“Ci fu uno sposalizio a Cana di Galilea e fu invitato anche Gesù” (Cf. Gv 1,1-2)
All’inizio del tempo ordinario, ci viene donato in questa domenica il racconto degli inizi della vita pubblica di Gesù nel Vangelo di Giovanni. Il primo gesto pubblico che Gesù compie è quello di andare a una festa di nozze. Se ci pensiamo bene, forse ci verrebbe da giudicare questa scelta e dire: non c’erano cose più urgenti che stare una settimana ad una festa? Lebbrosi da sanare, ingiustizie da denunciare, peccatori da convertire, indemoniati da liberare? In realtà, se entriamo con attenzione nella scena, scopriamo il perché della sua scelta.

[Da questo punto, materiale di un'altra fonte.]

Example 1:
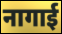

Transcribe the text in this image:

नागाई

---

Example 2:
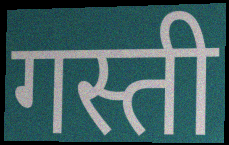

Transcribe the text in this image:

गस्ती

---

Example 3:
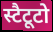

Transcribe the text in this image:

स्टैटूटो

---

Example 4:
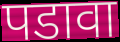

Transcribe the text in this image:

पडावा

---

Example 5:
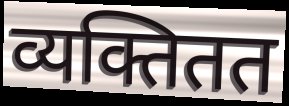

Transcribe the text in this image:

व्यक्तितत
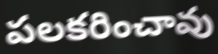
పలకరించావు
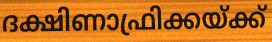
ദക്ഷിണാഫ്രിക്കയ്ക്ക്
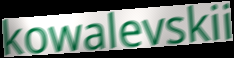
kowalevskii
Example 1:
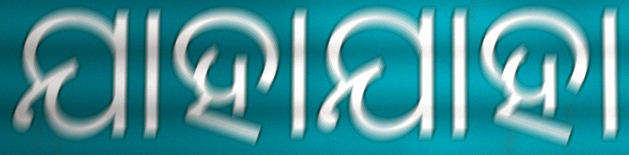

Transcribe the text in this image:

ଯାହାଯାହା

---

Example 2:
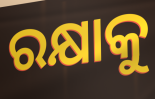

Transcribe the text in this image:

ରକ୍ଷାକୁ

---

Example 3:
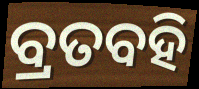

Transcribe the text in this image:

ବ୍ରତବହି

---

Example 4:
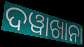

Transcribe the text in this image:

ଦୱାଖାନା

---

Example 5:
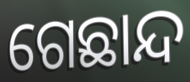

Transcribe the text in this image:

ଗେଛାନ୍ଦ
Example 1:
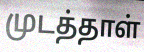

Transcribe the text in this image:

முடத்தாள்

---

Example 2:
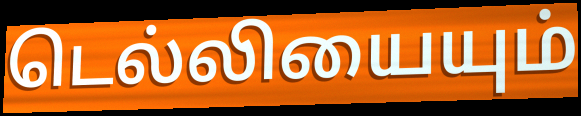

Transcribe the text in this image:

டெல்லியையும்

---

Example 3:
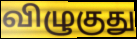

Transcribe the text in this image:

விழுகுது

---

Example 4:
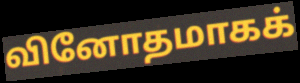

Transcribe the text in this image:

வினோதமாகக்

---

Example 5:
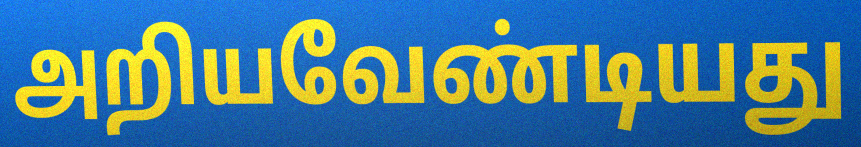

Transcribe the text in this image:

Nel vangelo che abbiamo ascoltato si racconta di una festa di nozze, ma si parla pochissimo degli sposi: per nulla della sposa e soltanto alla fine dello sposo. Potrebbe sembrare un particolare da poco: in realtà mette in luce il segreto di questo episodio. Il centro del racconto non è la festa di nozze, ma Gesù che agli inizi della vita pubblica subito si manifesta a noi, ci dice chi è e come mai è venuto in questo mondo: egli è venuto tra noi come uno sposo; egli è lo sposo dell’umanità. Gesù è l’espressione dell’amore di Dio per noi, di Dio che ci ama come una sposo con la sposa, con tenerezza e passione, per sempre. Egli esprime in questo episodio tutta la portata della sua presenza di Messia: è il Salvatore che trova in noi la sua delizia e viene tra noi per amarci, per darci un nome nuovo, condividere con noi il tempo, gli affetti, la festa, la vita; egli non è un Dio triste, preoccupato soltanto di mettere in ordine questo mondo, ma Dio che ci ama e vuole entrare in relazione con noi e aprirci alla gioia della comunione intima con lui.

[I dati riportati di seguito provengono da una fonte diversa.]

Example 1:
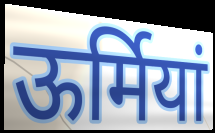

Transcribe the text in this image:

ऊर्मियां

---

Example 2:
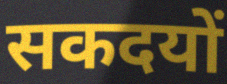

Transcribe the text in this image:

सकदयों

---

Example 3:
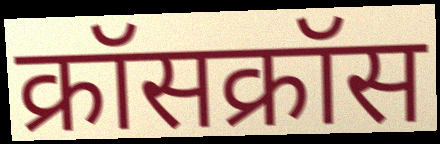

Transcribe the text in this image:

क्रॉसक्रॉस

Gesù è lo sposo dell’umanità e della Chiesa, colui che ha a cuore che l’umanità viva in pienezza e non manchi di tutto ciò che le è necessario per realizzare la propria esistenza: ecco perché compie il segno del vino. Egli è colui che ci dona “il-di-più-necessario” che da la gioia, la festa, il gusto di vivere, la pienezza. Egli è colui che porta la gioia del vero benessere all’umanità e lo fa trasformando l’acqua: non riempie di vino in modo magico le anfore, ma trasforma dell’acqua, trasforma ciò che c’è. E così ci manifesta anche in che modo vuole darci il suo vino: viene tra noi e ci chiede di fidarci di lui, di consegnargli la nostra vita per renderla migliore, trasformarla in meglio. Nella seconda lettura, San Paolo sembra anche indicarci qual è il vino della vita. Egli ci indica nell’unità, nella comunione fraterna, nell’armonia delle differenze, come direbbe don Tonino Bello, “il-di-più-necessario” che realizza l’umanità e la Chiesa. È nella comunione, quel legame profondo dono dello Spirito e spesso trascurato, rovinato, dato per scontato che porta a compimento l’opera di Dio.
Accogliamo il Signore che viene come sposo, fidiamoci della sua mano e stringiamola come una sposa stringe quella del suo amato. Portiamo a lui con verità la nostra persona e quella di chi pensiamo che non possa cambiare, la vita delle nostre famiglie e comunità, le comunità cristiane sparse nel mondo e divise e chiediamo a lui di trasformare ogni cosa, esaltandone la bontà, come vino che rende piena la vita.